The hows and whys of the erosion of merit in Pakistan need to be analysed from three positions.

First, the why answers that it is when the mindset governing Pakistan along with the society is devoid of character, principles, accountability and the rule of law. When the line drawn between right and wrong has been erased in the last more than five decades, how can one expect paradigm shift as far as the culture of merit is concerned? Starting from nationalisation of factories, industries, banks, insurance companies and educational institutes in 1972, the then government of Bhutto compromised on merit and inducted people on political and personal grounds. The damage done to integrity, honesty, character and accountability in the workplace of Pakistan is so deeply rooted that no government since 1972 has been able to reverse the process of corruption and nepotism. When taking bribe and compromising on merit in terms of appointments and policies are acceptable how can one expect responsible people to take a stand on issues which require boldness and courage? It is the mindset of elites which is devoid of principles and integrity and tends to degenerate institutions.
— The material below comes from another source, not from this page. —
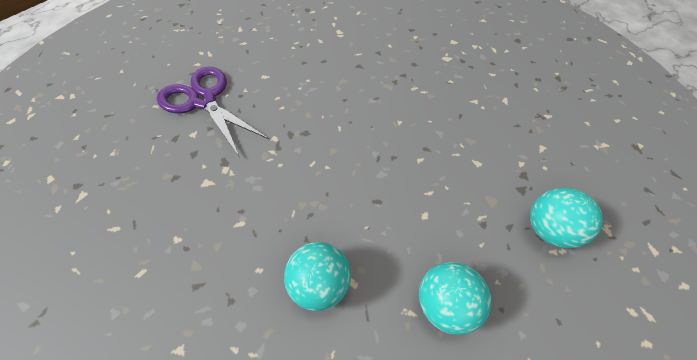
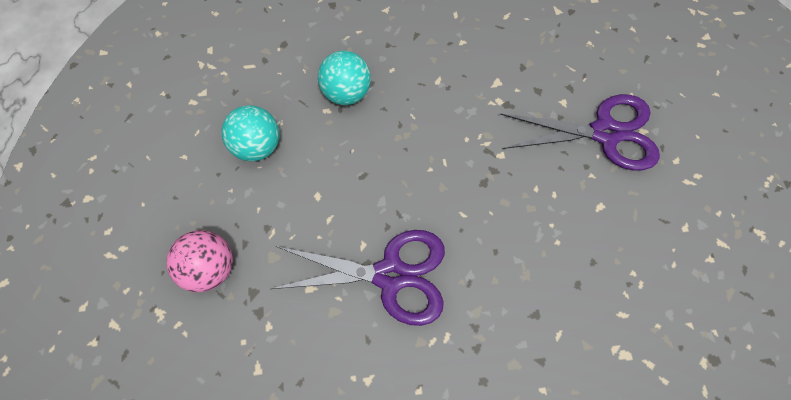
camera: 135 degrees right, 10 degrees up
turquoise ball [530,188,603,249] -> pink ball [166,230,233,292]
none -> purple scissors [271,230,445,326]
Second, the how points to the materialistic culture that sanctions ill-gotten money and the misuse of authority. When the perception about fearing from God’s wrath in case of loot and plunder is lost, those who want to be honest are marginalised by those who are in a majority and confident that they can escape the corruption and nepotism. The fragility of our justice system is a major reason how the mafias having deep-rooted nexus are able to snub the culture of merit. If Pakistan’s justice system is functional and not influenced by those who matter, most of the critical issues faced by this country may be resolved.

Third, no regime in Pakistan can claim that it has adhered to the culture of merit targeting nepotism and corruption. Even during the PTI government’s rule, merit was not given due consideration. Decisions on the basis of personal likes and dislikes along with political opportunism and vendetta reflected how Imran Khan let the people of Pakistan down by promoting nepotism and corruption. One example to prove this was when the then Chairman of HEC, Dr Tariq Banuri, was arbitrarily removed from his position in 2021. Person-specific amendment was made through legislation in National Assembly and his tenure was reduced from four to two years. Such an act was blatant corruption and nepotism as Khan was influenced by those who had an agenda against Dr Banuri. However, Dr Banuri went to court and was able to get relief but in the legal battle spanning a year, he had only six to seven months left to continue in office. There are several other examples to prove, particularly in Punjab, through Chief Minister Usman Buzdar, First Lady Bushra Bibi, her friend Farah Gogi and former bureaucrat Tahir Khurshid, as to how during PTI’s rule merit was compromised and exposed Khan’s so-called resolve to eradicate corruption and nepotism. Perhaps, the people of Pakistan will have to live with this culture and the erosion of merit will continue to prey upon the people in years to come.